Die neue Netflix-Serie "The Liberator" erzählt von der Befreiung des KZ Dachau. Mit historischen Fakten nehmen es die Macher nicht so genau. Warum das gefährlich ist.

Von Thomas Radlmaier, Dachau

Die Szene dauert eine Minute und 18 Sekunden: Colonel Felix Sparks schreitet über einen großen menschenleeren Platz. Es ist der 29. April 1945. Sparks und seine Männer des 157. Infanterieregiment der US-Army, die "Thunderbirds", befreien das Konzentrationslager Dachau. In seiner rechten Hand hält Sparks eine Pistole, mit der linken deutet er auf ein Gebäude, auf dessen Dach weiße Ziegel einen Sinnspruch bilden. "Was steht da?", fragt der Colonel einen seiner Soldaten, der Deutsch versteht.
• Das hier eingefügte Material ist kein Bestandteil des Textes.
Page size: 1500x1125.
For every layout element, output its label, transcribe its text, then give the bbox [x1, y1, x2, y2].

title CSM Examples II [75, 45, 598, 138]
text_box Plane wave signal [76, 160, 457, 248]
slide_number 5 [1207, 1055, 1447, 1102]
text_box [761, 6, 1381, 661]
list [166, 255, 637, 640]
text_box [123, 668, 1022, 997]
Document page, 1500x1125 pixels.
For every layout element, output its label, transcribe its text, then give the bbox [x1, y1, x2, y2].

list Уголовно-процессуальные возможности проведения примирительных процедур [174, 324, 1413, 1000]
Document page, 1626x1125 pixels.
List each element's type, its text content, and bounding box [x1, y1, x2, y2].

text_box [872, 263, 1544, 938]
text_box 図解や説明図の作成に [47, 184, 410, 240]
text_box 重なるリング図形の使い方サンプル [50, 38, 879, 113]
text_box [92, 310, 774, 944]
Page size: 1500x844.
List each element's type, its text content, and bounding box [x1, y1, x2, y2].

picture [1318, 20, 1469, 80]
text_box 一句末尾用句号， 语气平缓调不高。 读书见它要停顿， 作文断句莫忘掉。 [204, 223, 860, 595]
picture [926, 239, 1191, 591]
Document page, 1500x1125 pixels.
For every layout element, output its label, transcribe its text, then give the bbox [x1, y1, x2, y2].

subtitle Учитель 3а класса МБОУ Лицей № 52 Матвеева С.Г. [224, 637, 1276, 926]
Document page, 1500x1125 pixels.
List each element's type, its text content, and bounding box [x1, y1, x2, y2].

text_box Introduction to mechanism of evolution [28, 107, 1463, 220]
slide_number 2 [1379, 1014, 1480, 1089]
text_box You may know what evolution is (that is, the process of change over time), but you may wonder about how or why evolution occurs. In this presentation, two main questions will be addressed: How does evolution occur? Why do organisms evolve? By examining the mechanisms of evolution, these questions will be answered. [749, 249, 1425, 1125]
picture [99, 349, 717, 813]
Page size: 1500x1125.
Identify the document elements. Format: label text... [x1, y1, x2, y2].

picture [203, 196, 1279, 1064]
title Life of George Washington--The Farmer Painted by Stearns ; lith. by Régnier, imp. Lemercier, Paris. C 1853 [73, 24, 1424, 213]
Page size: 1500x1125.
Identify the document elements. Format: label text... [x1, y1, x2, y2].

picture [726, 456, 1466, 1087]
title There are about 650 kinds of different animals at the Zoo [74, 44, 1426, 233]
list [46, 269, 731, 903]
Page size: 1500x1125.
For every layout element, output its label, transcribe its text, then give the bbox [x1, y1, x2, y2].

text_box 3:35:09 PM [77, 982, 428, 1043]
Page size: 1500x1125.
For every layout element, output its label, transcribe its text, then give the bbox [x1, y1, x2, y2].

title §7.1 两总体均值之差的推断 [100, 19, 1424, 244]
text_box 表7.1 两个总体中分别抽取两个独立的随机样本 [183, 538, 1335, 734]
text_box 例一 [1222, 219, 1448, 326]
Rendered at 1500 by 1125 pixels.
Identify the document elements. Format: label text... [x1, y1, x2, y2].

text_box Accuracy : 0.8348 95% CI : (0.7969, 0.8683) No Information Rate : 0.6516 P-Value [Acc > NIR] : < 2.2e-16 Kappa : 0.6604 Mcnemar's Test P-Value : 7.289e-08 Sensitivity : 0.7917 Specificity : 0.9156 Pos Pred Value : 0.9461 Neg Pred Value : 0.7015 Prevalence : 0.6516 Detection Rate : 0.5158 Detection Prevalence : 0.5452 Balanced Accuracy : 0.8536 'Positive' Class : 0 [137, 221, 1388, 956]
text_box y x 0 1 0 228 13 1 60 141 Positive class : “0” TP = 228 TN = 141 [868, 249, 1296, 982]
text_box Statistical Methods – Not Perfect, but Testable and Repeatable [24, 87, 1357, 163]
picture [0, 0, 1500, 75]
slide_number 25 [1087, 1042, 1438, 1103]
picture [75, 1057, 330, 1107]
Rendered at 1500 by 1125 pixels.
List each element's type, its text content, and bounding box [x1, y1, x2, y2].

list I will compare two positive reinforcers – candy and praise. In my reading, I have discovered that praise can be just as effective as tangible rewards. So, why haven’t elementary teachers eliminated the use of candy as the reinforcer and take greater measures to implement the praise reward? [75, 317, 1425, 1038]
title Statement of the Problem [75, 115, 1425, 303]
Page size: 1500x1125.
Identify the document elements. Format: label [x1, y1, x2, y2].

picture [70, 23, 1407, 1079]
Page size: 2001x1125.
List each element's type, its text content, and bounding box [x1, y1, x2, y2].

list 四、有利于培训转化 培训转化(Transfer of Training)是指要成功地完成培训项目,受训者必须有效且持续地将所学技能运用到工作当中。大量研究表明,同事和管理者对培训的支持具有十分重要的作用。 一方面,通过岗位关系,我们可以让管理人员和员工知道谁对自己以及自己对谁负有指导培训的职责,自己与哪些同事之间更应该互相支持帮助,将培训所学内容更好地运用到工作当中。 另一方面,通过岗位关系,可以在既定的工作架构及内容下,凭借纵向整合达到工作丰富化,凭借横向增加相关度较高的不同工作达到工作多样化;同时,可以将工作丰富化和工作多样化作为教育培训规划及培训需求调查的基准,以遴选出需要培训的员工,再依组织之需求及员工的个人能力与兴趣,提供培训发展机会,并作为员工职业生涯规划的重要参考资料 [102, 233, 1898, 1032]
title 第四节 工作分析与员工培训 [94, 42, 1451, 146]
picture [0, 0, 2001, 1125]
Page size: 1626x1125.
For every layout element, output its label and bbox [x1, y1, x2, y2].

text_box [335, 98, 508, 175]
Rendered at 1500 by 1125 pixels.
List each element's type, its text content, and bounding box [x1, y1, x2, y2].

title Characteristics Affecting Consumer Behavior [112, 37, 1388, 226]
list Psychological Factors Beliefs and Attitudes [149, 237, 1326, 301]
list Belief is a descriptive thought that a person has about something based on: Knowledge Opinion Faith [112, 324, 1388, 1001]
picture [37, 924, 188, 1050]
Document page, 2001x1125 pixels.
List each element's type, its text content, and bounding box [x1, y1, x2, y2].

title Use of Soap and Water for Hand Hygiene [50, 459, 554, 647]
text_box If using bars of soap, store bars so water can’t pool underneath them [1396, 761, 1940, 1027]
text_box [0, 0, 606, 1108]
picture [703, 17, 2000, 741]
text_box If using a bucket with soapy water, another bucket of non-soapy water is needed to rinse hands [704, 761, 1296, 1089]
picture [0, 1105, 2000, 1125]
Dieser liest vor: "Es gibt einen Weg zur Freiheit. Seine Meilensteine sind Ehrlichkeit, Sauberkeit, Nüchternheit, harte Arbeit und Liebe zum Vaterland." Sparks fragt: "Für wen ist das gedacht?" "Für sie, Sir", sagt ein anderer Thunderbird und zeigt auf die Häftlinge, die sich in Sparks Rücken still hinter einem Stacheldrahtzaun versammeln. Zu sehen sind geschätzt zwei Dutzend abgemagerte Menschen. Einige husten. Sparks geht auf die Häftlinge zu. "Das sind nur Strichmännchen", sagt er und ringt darum, die Fassung zu behalten. Ein Häftling greift mit der Hand durch den Zaun und berührt den Colonel an seiner Uniform. "Ist das ein Traum?", fragt er. Sparks dreht sich um. Er befiehlt seinen Männer, Essen, Kleidung, Medikamente und Ärzte zu holen. "Sofort", sagt er. Dann ein Cut.